Chester divers attempt to save Resurgam II submarine

  • 6 August 2012
  • From the section England
Diver alongside the wreck of the Resurgam II
Mr Holden said the wreck was so narrow, a diver "would have to be a slim person without an aqualung" to fit inside

A group of Cheshire divers have taken part in a conservation project to save the wreck of the "world's first powered working submarine", the Resurgam II.

The submarine, which was designed by a Manchester clergyman in 1879, sank in the Irish Sea off the coast of Wales.

Divers from the British Sub-Aqua Club (BSAC) in Chester have placed metal corrosion inhibitors on the wreck.

Club member Chris Holden said the submarine was in "remarkable condition" after being underwater for 132 years.

The Chester divers were assisted in the dive by members from the BSAC's Flintshire branch.

A BSAC spokesman said the 30 ton (27 tonne) Resurgam II was "hailed by many as the world's first full-sized, powered working submarine", though admitted there were disputes over whether it could have worked.

'Loads of silt'

Mr Holden said it was a fascinating wreck which divers can "see right down into".

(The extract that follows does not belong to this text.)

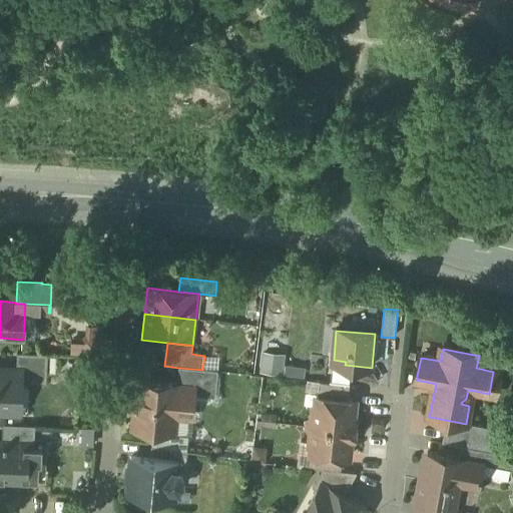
[(258,350),(255,371),(283,374),(285,353),(258,350)]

However, he said it would be "almost impossible to go inside [as] it is so narrow, it would have to be a slim person and without an aqualung".

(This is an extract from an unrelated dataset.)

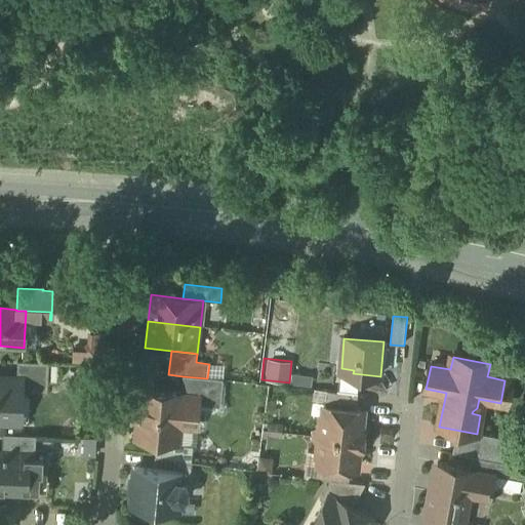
[(48,363),(17,361),(16,378),(23,378),(23,385),(47,386),(47,387),(48,363)]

"In any case, there would be no point because it would probably wreck what was inside. There is loads of silt in it and at one time the only resident was a conger eel," he said.

He said the "sacrificial" zinc anodes placed on the wreck would encourage the natural corrosion caused by the water to take the zinc first before the iron, therefore giving some protection to the submarine.

He added that underwater conservation had been undertaken because "raising the Resurgam would not be an insurmountable problem, but preserving it once it was on shore would be a major financial problem".

Snagged nets

A replica of the Resurgam II sits beside the river Mersey at Birkenhead

The 45 ft (13 m) vessel, designed by Manchester's Reverend George William Garrett, was built in Birkenhead in 1879 and cost about £1,500.

It was steam powered and could accommodate three sailors.

After a successful trial off Wallasey, it set off for a demonstration to the Royal Navy in Portsmouth in 1880.

However, after leaving Rhyl following a stop for modifications, it shipped water and sank around five miles off the coast of north Wales.

It was found in 1995 by Chester diver Keith Hurley who was investigating what a fishing trawler had snagged its nets on.

A replica of the submarine can be seen close to the Woodside terminal of the Mersey Ferry in Birkenhead.